## Work task A
Reproduce the TEDxNYed talk notes starting with "Why should you" and going on through "question the form.".
## Work task B
In the TEDxNYed talk notes, what did the TED acolyte say TED gave her?
## Work task C
Translate this sentence from the TEDxNYed talk notes into Spanish: "But we must question this very form."
---------- Document section ----------
TEDxNYed: This is bullshit

Here are my notes for my talk to the TEDxNYed gathering this past weekend. I used the opportunity of a TED event to question the TED format, especially in relation to education, where — as in media — we must move past the one-way lecture to collaboration. I feared I’d get tomatoes — organic — thrown at me at the first line, but I got laugh and so everything we OK from there. The video won’t be up for a week or two so I’ll share my notes. It’s not word-for-word what I delivered, but it’s close….

* * *

This is bullshit.

Why should you be sitting there listening to me? To paraphrase Dan Gillmor, you know more than I do. Will Richardson should be up here instead of me. And to paraphrase Jay Rosen, you should be the people formerly known as the audience.

But right now, you’re the audience and I’m lecturing.

That’s bullshit.

What does this remind of us of? The classroom, of course, and the entire structure of an educational system built for the industrial age, turning out students all the same, convincing them that there is one right answer — and that answer springs from the lecturn. If they veer from it they’re wrong; they fail.

What else does this remind us of? Media, old media: one-way, one-size-fits-all. The public doesn’t decide what’s news and what’s right. The journalist-as-speaker does.

But we must question this very form. We must enable students to question the form.

I, too, like lots of TED talks. But having said that….

During the latest meeting of Mothership TED, I tweeted that I didn’t think I had ever seen any TEDster tweet anything negative about a talk given there, so enthralled are they all for being there, I suppose. I asked whether they were given soma in their shwag bags.

But then, blessed irony, a disparaging tweet came from none other than TED’s curator, dean, editor, boss, Chris Anderson. Sarah Silverman had said something that caused such a kerfuffle Anderson apologized and then apologized for the apology, so flummoxed was he by someone coming into the ivory tower of TED to shake things up with words.

When I tweeted about this, trying to find out what Silverman had said, and daring to question the adoration TEDsters have for TED, one of its acolytes complained about my questioning the wonders of TED. She explained that TED gave her “validation.”


Good God, that’s the last thing we should want. We should want questions, challenges, discussion, debate, collaboration, quests for understanding and solutions. Has the internet taught us any less?

But that is what education and media do: they validate.
---------- Supplied information ----------
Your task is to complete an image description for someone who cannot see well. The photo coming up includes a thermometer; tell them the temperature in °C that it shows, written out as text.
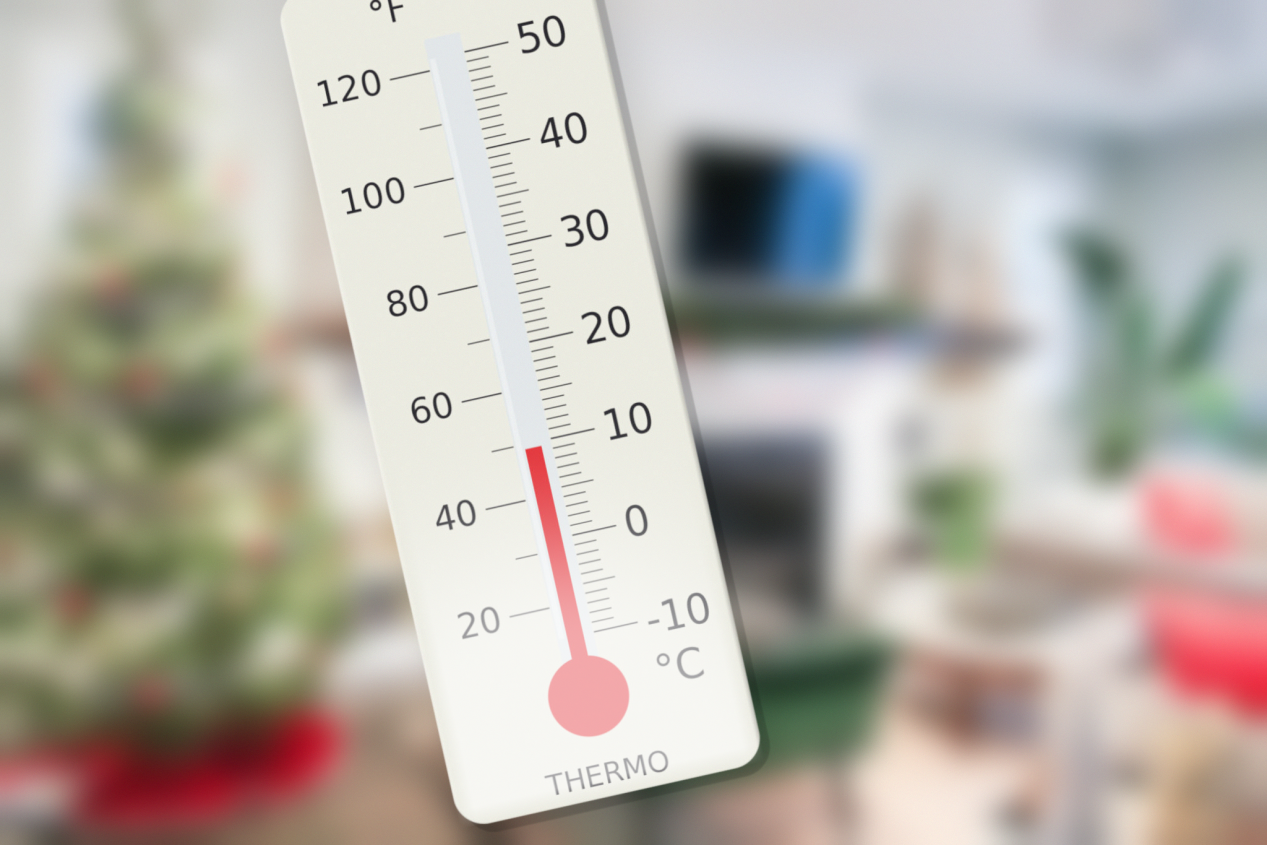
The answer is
----------
## Your response A
Why should you be sitting there listening to me? To paraphrase Dan Gillmor, you know more than I do. Will Richardson should be up here instead of me. And to paraphrase Jay Rosen, you should be the people formerly known as the audience.

But right now, you’re the audience and I’m lecturing.

That’s bullshit.

What does this remind of us of? The classroom, of course, and the entire structure of an educational system built for the industrial age, turning out students all the same, convincing them that there is one right answer — and that answer springs from the lecturn. If they veer from it they’re wrong; they fail.

What else does this remind us of? Media, old media: one-way, one-size-fits-all. The public doesn’t decide what’s news and what’s right. The journalist-as-speaker does.

But we must question this very form. We must enable students to question the form.

## Your response B
Validation.

## Your response C
Pero debemos cuestionar esta misma forma.